O pensamento racionalista tende a desprezar a afetividade, e a introdução dos meios tecnológicos estão ligados à rapidez, à qualidade total, à habilidade técnica desprovida de reflexões e sentimentos.  Só que o ser humano não é só racional, é também afetivo. E tende a aprender mais quando a afetividade faz-se mediadora dos processos. Por isso, o sistema educacional a menospreza. Ela não condiz com os interesses dominantes, que buscam a acomodação do sujeito em formação perante os moldes sociais. Na abordagem tecnicista e dominante, “o aluno aprende a dominar as suas emoções e seu comportamento, assim como a reprimir as suas tendências (BERTRAND e VALOIS, 1994, p.102)”.


Por isso, a arte faz-se importante dentro dos processos educativos, e deve permear os contatos com as tecnologias, com a comunicação, com a informação. A arte recria conceitos e possibilita interpretações novas da realidade e reutiliza instrumentos tornando-os neutros. Entretanto,sobre a abordagem tecnicista ainda presente nas escolas, Ferraz e Fusari dizem que:

Nas aulas de arte, os professores enfatizam um “saber construir” reduzido aos seus aspectos técnicos e ao uso de materiais diversificados (sucatas por exemplo), e um “saber exprimir-se“ espontaneístico, na maioria dos casos caracterizando poucos compromissos com o conhecimento de linguagens artísticas (1997, p. 32).

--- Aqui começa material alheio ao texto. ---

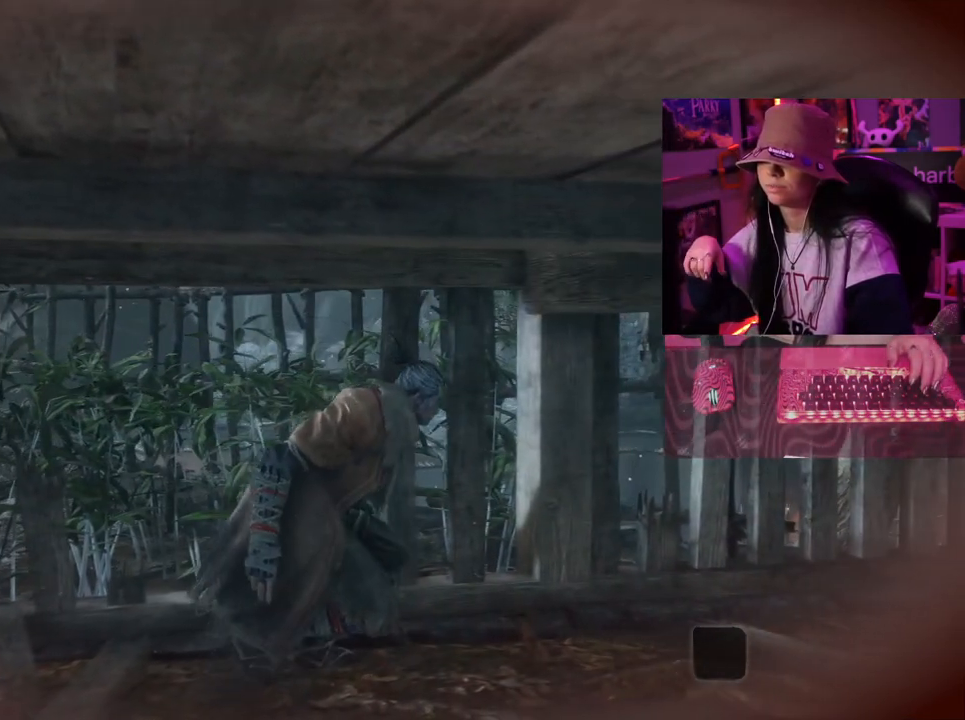
{"keys": [], "mouse": [], "events": []}
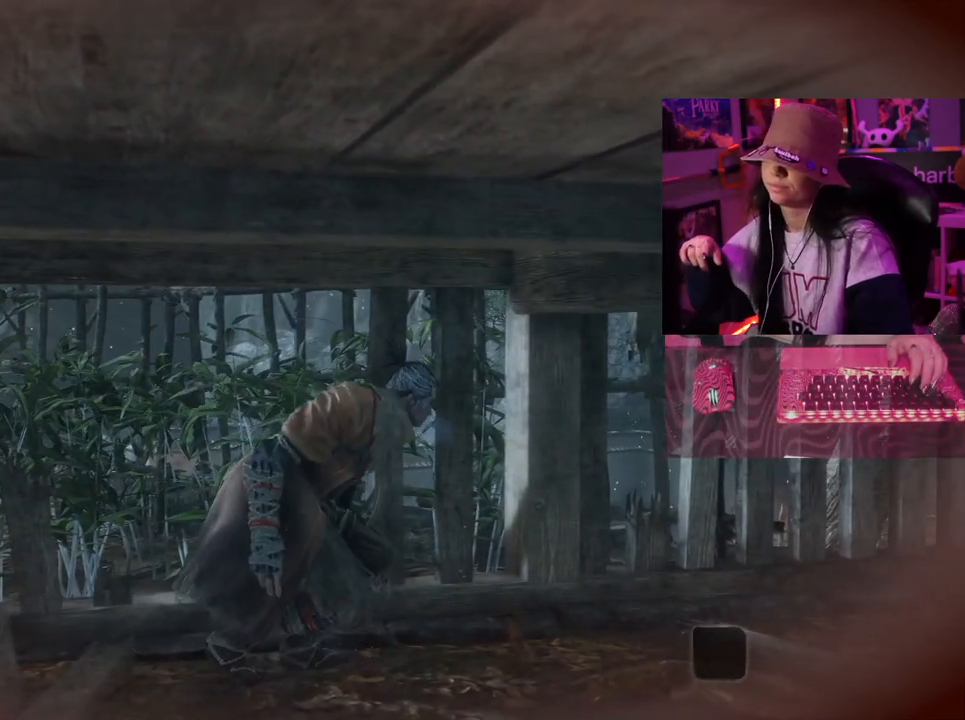
{"keys": ["a"], "mouse": [], "events": [[267, "a", "down"]]}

Dentro do processo artístico, além da afetividade, a imaginação, o poder de criação e a manipulação da auto-expressão, através das diversas linguagens artísticas, fazem-se práticas humanas dentro do processo pedagógico. Entretanto, segundo Duarte Júnior,
  
[...] o ato da criação é então, um ato proibido no mundo civilizado e tecnocrático. Apenas a criação de novas formas de ampliar os seus domínios é bem aceita; somente a produção que se possa converter em lucro é assimilada. Estes são limites impostos a criatividade (1981, p.101).

 Assim, faz-se preciso reverter essas tendências que também permeiam o meio artístico, a educação da arte na escola. Faz-se comum a exigência de que os professores de artes habilitem alunos para o mercado de trabalho, que o treinem para terem bom domínio técnico e ainda o instrumentalizem para a elaboração de artefatos para vendas. Longe de desmerecer outras práticas educacionais dentro do ensino das artes, faz-se urgente uma reflexão sobre qual o papel da arte, e qual seria sua atuação que se diferenciasse das demais disciplinas. Para Duarte Júnior,
  
[...] o homem utiliza a linguagem para ordenar e significar o mundo, mas ela condiciona sua percepção e seu pensamento. E ainda, construindo a cultura, o homem é por ela constituído. Tal fato ocorre também no mundo artístico: através da arte chegamos a conhecer nossos sentimentos, mas ela amolda-os (educa-os) segundo determinados padrões e códigos Simbólicos (1981, p. 106-107).
   
Por isso, a arte da cibercultura permite o contato com os sentimentos pessoais e coletivos. Faz-se diferente, pois se pauta numa outra lógica de criação e difusão. A educação para a arte, então, precisa promover, através da prática, reflexões sobre a estética e direcionamentos éticos e ideológicos no processo de produção artística.

Referências  

BERTRAND, Yves; VALOIS, Paul. Paradigmas educacionais: escola e sociedades. Lisboa: Instituto Piaget, 1994. 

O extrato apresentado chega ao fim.